日期值比较Python列表

问题描述 投票:-1回答:2

我正在寻找一个csv文件,我正在寻找创建一个功能,通过列表中的项目进行比较。更清楚,这是一个例子。

我将csv转换为list:

import csv
with open('test.csv', 'rb') as csvfile:
    spamreader = csv.reader(csvfile, delimiter=';', quotechar='|')
    lista = list(spamreader)
    print lista

>>>[['"Fecha"', '"Cliente"', '"Subastas"', '"Impresiones_exchange"', '"Fill_rate"', '"Importe_a_pagar_a_medio"', '"ECPM_medio"'],['20/12/2017', 'Martin', '165.665', '3.777', '2,28%', '1,58', '0,42'], ['21/12/2017', 'Martin', '229.620', '18.508', '8,06%', '14,56', '0,79'], ['22/12/2017', 'Martin', '204.042', '48.526', '23,78%', '43,98', '0,91'], ['20/12/2017', 'Tom', '102.613', '20.223', '19,71%', '17,86', '0,88'], ['21/12/2017', 'Tom', '90.962', '19.186', '21,09%', '14,26', '0,74'], ['22/12/2017', 'Tom', '60.189', '12.654', '21,02%', '11,58', '0,92']]
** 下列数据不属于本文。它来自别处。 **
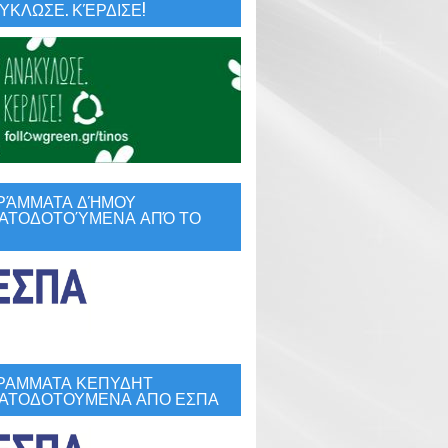
ΚΛΩΣΕ. ΚΈΡΔΙΣΕ!
ΡΆΜΜΑΤΑ ΔΉΜΟΥ
ΑΤΟΔΟΤΟΎΜΕΝΑ ΑΠΌ ΤΟ
ΡΑΜΜΑΤΑ ΚΕΠΥΔΗΤ
ΑΤΟΔΟΤΟΥΜΕΝΑ ΑΠΟ ΕΣΠΑ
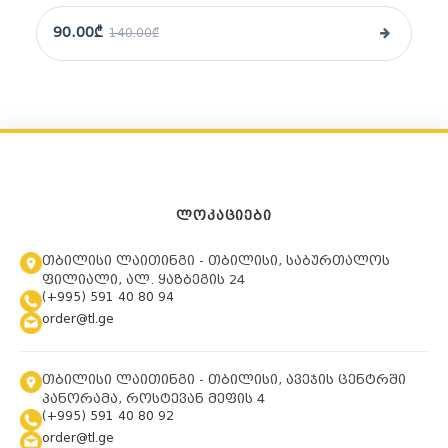
90.00₾
140.00₾
ᲚᲝᲙᲐᲪᲘᲔᲑᲘ
თბილისი ლაითინგი - თბილისი, საბურთალოს
ფილიალი, ალ. ყაზბეგის 24
(+995) 591 40 80 94
order@tl.ge
თბილისი ლაითინგი - თბილისი, ავეჯის ცენტრში
პანორამა, როსტევან მეფის 4
(+995) 591 40 80 92
order@tl.ge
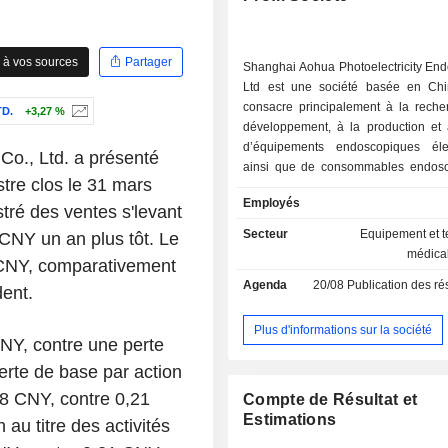
 à vos sources
Partager
Shanghai Aohua Photoelectricity En
Ltd est une société basée en Ch
consacre principalement à la reche
D.
+3,27 %
développement, à la production et 
d’équipements endoscopiques éle
Co., Ltd. a présenté
ainsi que de consommables endos
stre clos le 31 mars
usage diagnostique et chirurg
Employés
équipements endoscopiques de l
stré des ventes s'levant
comprennent des unités pri
Secteur
Equipement et 
 CNY un an plus tôt. Le
d’endoscopie (avec processeurs 
médica
ns CNY, comparativement
sources lumineuses), des corps d’
Agenda
20/08
Publication des résultat
et des dispositifs endoscopiques pér
ent.
Les consommables endoscopique
diagnostique et chirurgical de 
Plus d'informations sur la société
CNY, contre une perte
comprennent principalement des 
vasculaires et des consommables de
erte de base par action
produits de la société sont prin
,18 CNY, contre 0,21
Compte de Résultat et
utilisés dans des services cliniques 
Estimations
 au titre des activités
gastro-entérologie, la pneumologie, l
laryngologie, la gynécologie et l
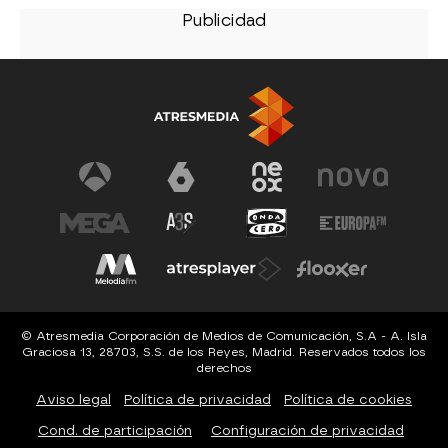
© Atresmedia Corporación de Medios de Comunicación, S.A - A. Isla
Graciosa 13, 28703, S.S. de los Reyes, Madrid. Reservados todos los
derechos
Aviso legal
Política de privacidad
Política de cookies
Cond. de participación
Configuración de privacidad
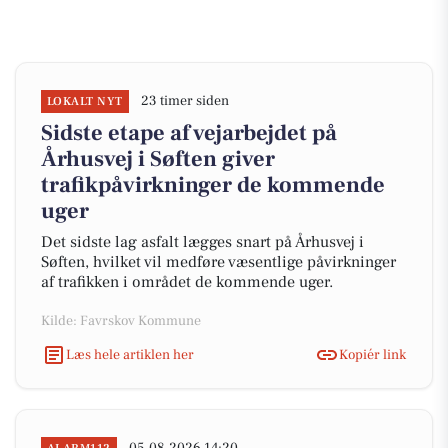
23 timer siden
LOKALT NYT
Sidste etape af vejarbejdet på
Århusvej i Søften giver
trafikpåvirkninger de kommende
uger
Det sidste lag asfalt lægges snart på Århusvej i
Søften, hvilket vil medføre væsentlige påvirkninger
af trafikken i området de kommende uger.
Kilde: Favrskov Kommune
Læs hele artiklen her
Kopiér link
所以,首先,我需要比较马丁和汤姆的所有价值观。我的意思是,item[2] of 20/12/2017 to item[2] of 21/12/2017. item[2] of 21/12/2017 to item[2] of 22/12/2017。我需要这些列表中的所有项目(项目[2,3,4,5,6]。日期是最重要的价值,因为这个想法有一天与另一个相比。

结果我希望是这样的:

21/12/2017 Martin 
item[2]: smaller
item[3]: smaller
item[4]: bigger
item[5]: smaller
item[6]: smaller

22/12/2017 Martin
item[2]: smaller
item[3]: bigger
item[4]: bigger
item[5]: bigger
item[6]: bigger

21/12/2017 Tom
item[2]: smaller
item[3]: bigger
item[4]: bigger
item[5]: bigger
item[6]: bigger

22/12/2017 Tom
item[2]: smaller
item[3]: smaller
item[4]: smaller
item[5]: smaller
item[6]: bigger

如果我想将名称显示为“Subastas”而不是item [2]以及所有名称......我怎么能这样做?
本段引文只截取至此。